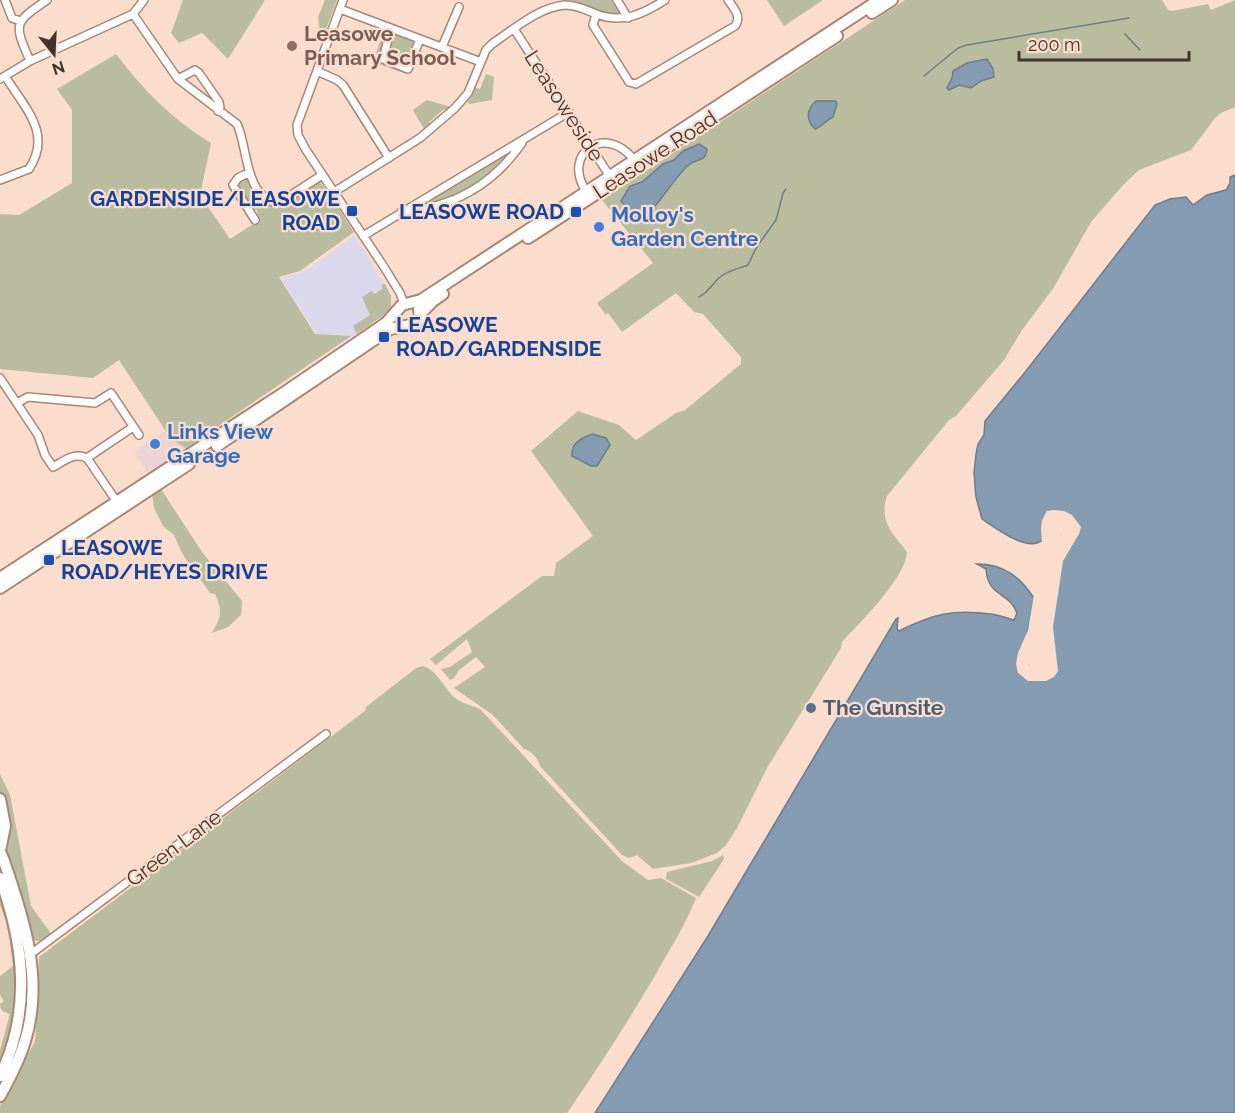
<svg xmlns="http://www.w3.org/2000/svg" width="1235" height="1113" font-family="Raleway,sans-serif">
	<rect width="100%" height="100%" fill="#fbddce"/>
	<path fill="#edd3d3" d="M165 431 171 439 186 448 148 474 134 452Z"/>
	<path fill="#dbd7ec" d="M355 235 391 296V308L381 317 328 352 281 279 308 269Z"/>
	<path fill="#b9bc9f" d="M183 0H265L228 59 202 33 179 43 171 33Z
		M325 0H337L321 42 318 17Z
		M569 0H615L623 13 622 16C611 14 575 6 569 0Z
		M767 0H823L784 26Z
		M905 0H1162L1168 10 1172 11 1208 4 1211 10 1235 0V107L1221 113 1215 118 1191 150 1139 170 1124 184 1091 222 1054 287 1022 330 1004 360 956 416 949 420 887 496C879 522 892 532 907 552 905 579 861 621 842 642L841 648 767 768 737 828 726 845 717 853 691 863 653 869 637 855 629 858 622 855 540 766C539 760 531 750 524 749L493 715 454 688 485 667 476 657 459 670 454 678 450 680 441 669 450 667 472 652 467 639 436 665 430 659 542 576H554L556 563 593 536 531 451 578 411 619 425 636 440 676 413 685 410 741 364V357L703 314 694 312 676 293 622 332 608 313 606 315 597 303 653 263 602 200Z
		M384 30 417 42 409 64 404 62 401 69 405 71 404 73 373 62Z
		M116 54C143 90 173 120 211 143L200 195 230 239 258 221 257 210H253L236 187 239 180 247 176C253 184 260 197 268 203 282 211 308 188 319 180L354 232 300 271 279 277 315 334 351 336 186 448 171 439 119 360 93 378 0 369V214L19 215 72 183V110L57 89Z
		M486 74 494 77 492 100 470 104 467 102 471 98 475 88 480 89Z
		M427 100 451 107 446 111 444 109 429 122 431 126 425 131 413 110Z
		M512 151C482 187 463 198 416 207Z
		M382 284H385L391 296V308L381 317 357 334 353 326 370 315 362 297 371 291 375 294 382 289Z
		M161 489 202 552 242 601 241 615 228 627 212 633C221 617 223 612 215 594L210 593 183 555 174 535 163 526 154 508 152 494Z
		M422 666C435 668 444 687 453 696 459 702 472 706 480 709L622 861 648 880 661 878 696 898C686 924 671 947 657 972 629 1020 599 1067 567 1113H0V1106L35 1041 39 992V957L365 711 366 707 416 668Z
		M0 774 10 795 31 906 52 935 43 941H36L31 938 4 850 8 840 6 836 4 802 0 793Z
		M723 855 724 859 699 897 666 879 667 872 712 861Z
		M0 890 18 970 14 1025 0 1068V1050L10 1014C4 1012 0 1011 0 1004L4 1001 0 995V976L13 966 8 927 0 905Z"/>
	<path fill="#849bb1" stroke="#707c89" stroke-width="1.5" d="M987 59 993 69 994 77 981 81 971 88 959 85 949 90 947 88 952 78 953 71 967 63Z
		M816 101H836L837 104 833 117C826 120 823 126 815 129 805 119 807 109 816 101Z
		M699 144 707 149C705 163 698 158 690 164 681 170 663 197 655 206L648 209 636 221C629 216 628 208 621 201L630 186 642 182 663 164 674 160 683 151Z
		M1235 175V1113H595L708 936 896 619 898 618 897 629 899 631C933 614 952 609 991 614 999 615 1006 618 1014 620L1017 613C1009 591 988 598 986 569L977 564C1004 564 1020 577 1034 598L1022 660 1035 671 1044 665 1063 542 1060 527 1048 529C1046 533 1046 538 1041 541 1027 552 994 527 982 519L976 497 974 473 976 454 978 444 984 435 985 421 1026 371 1155 205 1170 199 1186 197 1193 205 1207 195 1226 190 1230 183V177Z
		M592 434 606 438 610 445 597 466H591L572 456C571 443 580 439 592 434Z"/>
	<path fill="#fbddce" d="M1053 510 1064 511 1072 515 1081 527 1079 534 1063 561 1053 627 1058 671 1054 677 1046 681H1028L1018 673 1016 664 1018 653 1028 630 1034 594 1037 599 1025 660 1029 665 1035 668 1042 664 1043 655 1038 638 1053 557 1061 535 1058 530 1053 529 1047 534V539L1042 544 1041 528 1042 520 1047 511Z"/>
	<g fill="none" stroke-linecap="round" stroke-linejoin="round">
		<path stroke="#707c89" stroke-width="1.5" d="M1125 34 1140 50
			M924 76 958 48 967 45 1129 18
			M699 297C708 293 713 283 720 277 729 270 738 269 748 265L756 248 776 220 783 193 786 189"/>
		<g stroke="#a98675" stroke-width="10">
			<path id="street" d="M5 0 12 18 20 21
				M343 0 297 125 298 135 306 150 384 267 400 293 404 304
				M617 0 628 18
				M340 9 481 62
				M133 14 178 79 237 124C248 146 244 199 279 203L322 175
				M596 14 593 25 626 77 629 82 636 84 735 26C742 17 734 8 728 0
				M391 28 383 59 408 69 420 39
				M514 29 611 178
				M442 47 459 7
				M30 61C14 24 13 23 47 0
				M317 71 337 80 343 85 389 158
				M0 79 30 61 133 14 144 0
				M178 79 195 70 199 73 219 102 220 108 218 111
				M248 173 238 178 233 185 255 220
				M0 180 29 169C53 133 24 107 5 76
				M586 191C561 153 606 123 634 160
				M334 192 420 138 455 108 468 93 486 50 492 44C514 29 539 7 565 5 577 5 586 10 596 14 623 24 643 14 665 0
				M401 212C453 207 492 186 522 143
				M363 236 569 112
				M0 378 38 435 45 455 53 467C64 461 74 452 87 458L119 505
				M17 403 28 397 95 403 111 393 139 435
				M87 458 133 427
				M28 956 326 734"/>
		</g>
		<g stroke="#a98675" stroke-width="14">
			<path id="primary" d="M872 13 892 0
				M666 148 837 36
				M528 238 616 181
				M420 314 433 301 443 294
				M217 446 390 329 415 324 420 318 419 309
				M0 578 285 392 386 323 402 305 421 300 879 0
				M0 588 189 464
				M0 799 5 826 0 851
				M0 878C24 944 32 1011 0 1076
				M0 1096C10 1078 19 1061 25 1041 44 980 24 919 4 861"/>
		</g>
		<use href="#street" stroke="#fff" stroke-width="7"/>
		<use href="#primary" stroke="#fff" stroke-width="10"/>
		<g stroke="#a98675" stroke-width="14" stroke-linecap="butt">
			<path id="primary-bridge" d="M0 851 4 861"/>
		</g>
		<use href="#primary-bridge" stroke="#fff" stroke-width="10"/>
	</g>
	<circle fill="#8d6e63" stroke="#fbddce" stroke-width="2" cx="292" cy="46" r="6"/>
	<g fill="#1a4fb4" stroke="#fbddce" stroke-width="2">
		<rect x="346" y="205" width="12" height="12" rx="3"/>
		<rect x="570" y="206" width="12" height="12" rx="3"/>
		<rect x="378" y="331" width="12" height="12" rx="3"/>
		<rect x="43" y="554" width="12" height="12" rx="3"/>
	</g>
	<g fill="#3f7fe0" stroke="#fbddce" stroke-width="2">
		<circle cx="599" cy="227" r="6"/>
		<circle cx="155" cy="444" r="6"/>
	</g>
	<circle fill="#5c6f8a" stroke="#fbddce" stroke-width="2" cx="811" cy="708" r="6"/>
	<g text-anchor="middle" stroke-width="4.5" stroke-linejoin="round" paint-order="stroke">
		<g font-size="21" font-weight="bold" fill="#785e54" stroke="#fbddce" text-anchor="start">
			<text x="304" y="41">Leasowe<tspan x="304" dy="24">Primary School</tspan></text>
		</g>
		<g font-size="21" fill="#42332c" stroke="#fbddce">
			<text transform="translate(564 106) rotate(57)" y="7">Leasoweside</text>
			<text transform="translate(655 155) rotate(-33)" y="7">Leasowe Road</text>
			<text transform="translate(174 848) rotate(-37)" y="7">Green Lane</text>
		</g>
		<g font-size="21" font-weight="bold" fill="#164399" stroke="#fbddce" text-anchor="end">
			<text x="340" y="206">GARDENSIDE/LEASOWE<tspan x="340" dy="24">ROAD</tspan></text>
			<text x="564" y="219">LEASOWE ROAD</text>
			<text x="396" y="332" text-anchor="start">LEASOWE<tspan x="396" dy="24">ROAD/GARDENSIDE</tspan></text>
			<text x="61" y="555" text-anchor="start">LEASOWE<tspan x="61" dy="24">ROAD/HEYES DRIVE</tspan></text>
		</g>
		<g font-size="21" font-weight="bold" fill="#366cbe" stroke="#fbddce" text-anchor="start">
			<text x="611" y="222">Molloy's<tspan x="611" dy="24">Garden Centre</tspan></text>
			<text x="167" y="439">Links View<tspan x="167" dy="24">Garage</tspan></text>
		</g>
		<g font-size="21" font-weight="bold" fill="#4e5e75" stroke="#fbddce" text-anchor="start">
			<text x="823" y="715">The Gunsite</text>
		</g>
	</g>
	<g transform="translate(54 54) rotate(162)" stroke="#fbddce" stroke-width="4.5" paint-order="stroke">
	<path d="M0-4.5L10 22L0 15L-10 22Z" fill="#42332c"/>
	<text y="-9" font-size="16" font-weight="bold" text-anchor="middle" fill="#42332c">N</text>
	</g>
	<path d="M1019 51v9h170v-9" fill="none" stroke="#42332c" stroke-width="3"/>
	<text x="1028" y="51" font-size="18" fill="#42332c" stroke="#fbddce" stroke-width="4.5" paint-order="stroke">200 m</text>
</svg>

┄┄┄┄┄┄┄┄┄┄┄┄┄┄┄┄┄┄┄┄

Transcribe each line of the data above, unaltered, from the one where "953 71 967 63Z" appears to the one where "M592 434 606" appears, inclusive of both.

	<path fill="#849bb1" stroke="#707c89" stroke-width="1.5" d="M987 59 993 69 994 77 981 81 971 88 959 85 949 90 947 88 952 78 953 71 967 63Z
		M816 101H836L837 104 833 117C826 120 823 126 815 129 805 119 807 109 816 101Z
		M699 144 707 149C705 163 698 158 690 164 681 170 663 197 655 206L648 209 636 221C629 216 628 208 621 201L630 186 642 182 663 164 674 160 683 151Z
		M1235 175V1113H595L708 936 896 619 898 618 897 629 899 631C933 614 952 609 991 614 999 615 1006 618 1014 620L1017 613C1009 591 988 598 986 569L977 564C1004 564 1020 577 1034 598L1022 660 1035 671 1044 665 1063 542 1060 527 1048 529C1046 533 1046 538 1041 541 1027 552 994 527 982 519L976 497 974 473 976 454 978 444 984 435 985 421 1026 371 1155 205 1170 199 1186 197 1193 205 1207 195 1226 190 1230 183V177Z
		M592 434 606 438 610 445 597 466H591L572 456C571 443 580 439 592 434Z"/>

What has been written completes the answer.